Epilepsy Seizures In Dog
MYTH: When a dog has Epilepsy seizures, try to make it stand up so they don't last as long. You also may want to stick something in its mouth so it doesn't bite it's own tongue off.
FACT: I was actually told this by a person whose dog had been having seizures for years and this is what this owner always did. I feel so sorry for that poor dog. Make sure you talk with your personal veterinarian and closely follow what ever instructions given. Never, I repeat never stick your fingers or anything else in a dogs mouth who is having any type of seizure. Whether Acquired Epilepsy Seizures (such as one of my blue heelers, who began having seizures a couple of months after suffering a severe brain concussion from being struck in the head by a stallion) or Congenital Epilepsy Seizures (meaning a hereditary trait found in some breeds), remember what is most likely to bring on a seizure and try to avoid them in the future.
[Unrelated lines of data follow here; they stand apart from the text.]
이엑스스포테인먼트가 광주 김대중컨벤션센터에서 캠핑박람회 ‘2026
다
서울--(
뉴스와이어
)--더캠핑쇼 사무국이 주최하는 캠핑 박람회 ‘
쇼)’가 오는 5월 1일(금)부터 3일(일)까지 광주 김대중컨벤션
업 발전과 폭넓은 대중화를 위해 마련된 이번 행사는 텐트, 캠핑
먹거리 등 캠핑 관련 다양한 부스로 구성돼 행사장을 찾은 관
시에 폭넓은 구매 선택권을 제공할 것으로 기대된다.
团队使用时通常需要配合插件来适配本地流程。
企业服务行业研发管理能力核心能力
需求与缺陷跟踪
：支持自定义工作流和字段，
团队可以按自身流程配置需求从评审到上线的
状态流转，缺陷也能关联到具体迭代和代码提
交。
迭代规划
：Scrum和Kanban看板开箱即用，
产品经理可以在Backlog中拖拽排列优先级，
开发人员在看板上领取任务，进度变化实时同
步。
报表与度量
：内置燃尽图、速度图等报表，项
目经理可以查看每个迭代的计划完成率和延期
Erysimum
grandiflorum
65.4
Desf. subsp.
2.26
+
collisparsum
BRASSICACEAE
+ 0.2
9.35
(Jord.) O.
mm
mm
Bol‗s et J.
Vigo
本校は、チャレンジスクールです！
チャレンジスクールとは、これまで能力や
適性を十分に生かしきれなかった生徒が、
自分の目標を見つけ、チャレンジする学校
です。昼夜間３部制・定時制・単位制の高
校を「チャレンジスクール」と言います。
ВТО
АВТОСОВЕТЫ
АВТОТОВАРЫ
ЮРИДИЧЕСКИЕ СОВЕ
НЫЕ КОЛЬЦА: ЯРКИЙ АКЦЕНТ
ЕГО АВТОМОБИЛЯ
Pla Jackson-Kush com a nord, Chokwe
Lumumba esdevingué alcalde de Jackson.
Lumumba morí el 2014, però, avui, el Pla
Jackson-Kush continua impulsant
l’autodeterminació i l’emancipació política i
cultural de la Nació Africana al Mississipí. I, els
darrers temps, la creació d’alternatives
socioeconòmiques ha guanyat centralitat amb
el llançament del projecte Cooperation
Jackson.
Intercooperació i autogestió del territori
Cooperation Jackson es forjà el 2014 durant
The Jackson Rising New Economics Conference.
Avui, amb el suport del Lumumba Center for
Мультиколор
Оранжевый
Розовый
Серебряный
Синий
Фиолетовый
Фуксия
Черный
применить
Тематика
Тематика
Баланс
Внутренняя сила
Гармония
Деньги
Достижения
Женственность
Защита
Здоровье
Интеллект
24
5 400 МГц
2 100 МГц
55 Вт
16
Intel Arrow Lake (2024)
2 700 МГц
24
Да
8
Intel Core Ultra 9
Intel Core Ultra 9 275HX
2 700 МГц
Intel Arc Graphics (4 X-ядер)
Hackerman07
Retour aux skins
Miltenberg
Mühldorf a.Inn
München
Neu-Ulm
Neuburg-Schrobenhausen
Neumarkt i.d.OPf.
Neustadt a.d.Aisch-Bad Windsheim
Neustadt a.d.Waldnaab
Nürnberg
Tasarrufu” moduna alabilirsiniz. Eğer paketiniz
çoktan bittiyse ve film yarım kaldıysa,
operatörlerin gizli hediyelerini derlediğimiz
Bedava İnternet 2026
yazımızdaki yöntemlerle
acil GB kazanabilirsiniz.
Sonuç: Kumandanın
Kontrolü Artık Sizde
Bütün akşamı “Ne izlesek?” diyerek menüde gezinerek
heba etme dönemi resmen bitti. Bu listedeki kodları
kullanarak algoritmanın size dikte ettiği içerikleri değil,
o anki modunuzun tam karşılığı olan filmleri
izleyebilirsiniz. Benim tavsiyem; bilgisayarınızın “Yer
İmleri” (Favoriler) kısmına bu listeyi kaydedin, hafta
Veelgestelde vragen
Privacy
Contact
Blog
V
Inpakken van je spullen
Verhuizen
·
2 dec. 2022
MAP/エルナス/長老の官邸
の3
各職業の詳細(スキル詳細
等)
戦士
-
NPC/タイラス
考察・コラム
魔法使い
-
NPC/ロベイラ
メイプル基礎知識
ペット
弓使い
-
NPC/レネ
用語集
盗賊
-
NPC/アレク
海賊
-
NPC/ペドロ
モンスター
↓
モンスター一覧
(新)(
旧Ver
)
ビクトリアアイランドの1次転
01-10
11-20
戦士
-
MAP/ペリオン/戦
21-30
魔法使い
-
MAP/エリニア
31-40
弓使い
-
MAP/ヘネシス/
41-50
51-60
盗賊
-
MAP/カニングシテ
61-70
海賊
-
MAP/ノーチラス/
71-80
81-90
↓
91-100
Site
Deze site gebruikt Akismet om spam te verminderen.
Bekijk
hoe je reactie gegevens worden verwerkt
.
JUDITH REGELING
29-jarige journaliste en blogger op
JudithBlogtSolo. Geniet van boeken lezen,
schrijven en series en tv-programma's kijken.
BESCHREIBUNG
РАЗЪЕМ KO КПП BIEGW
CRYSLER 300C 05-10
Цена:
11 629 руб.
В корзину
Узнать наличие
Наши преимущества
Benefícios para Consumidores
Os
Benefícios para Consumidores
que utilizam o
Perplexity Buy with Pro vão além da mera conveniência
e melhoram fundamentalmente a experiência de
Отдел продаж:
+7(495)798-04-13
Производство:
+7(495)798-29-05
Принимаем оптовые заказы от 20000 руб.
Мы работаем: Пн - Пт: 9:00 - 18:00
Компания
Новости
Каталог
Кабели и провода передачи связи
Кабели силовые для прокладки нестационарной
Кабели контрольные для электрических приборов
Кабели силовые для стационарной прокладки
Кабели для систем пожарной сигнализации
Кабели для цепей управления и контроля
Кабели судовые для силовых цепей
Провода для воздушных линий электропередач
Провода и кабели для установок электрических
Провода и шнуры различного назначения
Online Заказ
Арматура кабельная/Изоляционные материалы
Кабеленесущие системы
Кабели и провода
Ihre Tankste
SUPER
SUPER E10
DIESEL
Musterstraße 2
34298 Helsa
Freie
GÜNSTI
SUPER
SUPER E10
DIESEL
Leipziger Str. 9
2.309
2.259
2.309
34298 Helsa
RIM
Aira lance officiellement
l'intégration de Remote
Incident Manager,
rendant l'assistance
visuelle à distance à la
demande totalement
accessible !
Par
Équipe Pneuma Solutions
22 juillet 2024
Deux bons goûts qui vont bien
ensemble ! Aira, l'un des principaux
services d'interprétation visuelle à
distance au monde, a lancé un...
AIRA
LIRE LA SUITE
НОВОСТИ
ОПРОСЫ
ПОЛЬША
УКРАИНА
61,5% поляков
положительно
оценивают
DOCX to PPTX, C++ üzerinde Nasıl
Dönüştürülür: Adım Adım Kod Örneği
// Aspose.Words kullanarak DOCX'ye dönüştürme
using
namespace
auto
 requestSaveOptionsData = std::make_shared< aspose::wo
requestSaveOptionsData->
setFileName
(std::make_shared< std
Stimuli that can trigger a seizure are unusual stress (changes in a dogs normal routine or life), excitement, anxiety, fatigue, bright lights, sudden and loud noises, fever, overbreathing and estrus.
Once the seizure has started, turn down bright lights, turn down or eliminate any loud sounds or noises, keep your voice calm and ask other people to leave the room or remove the dog to a quieter place. Place the dog in its kennel or basket on the floor, not higher up on a bed or couch unless you intend to stay and make sure it doesn't fall off the furniture. Talking gently and quietly to the dog, stroking the dog softly may help shorten the recovery time. The first two stages, first a change in behavior, then the actual seizure pass quickly. The third stage, when the actual seizure is over, but the dog remains wobbly, confused, perhaps unhappy, may take several hours to pass. Your vet may prescribe necessary daily medication to stop or at least help control seizures.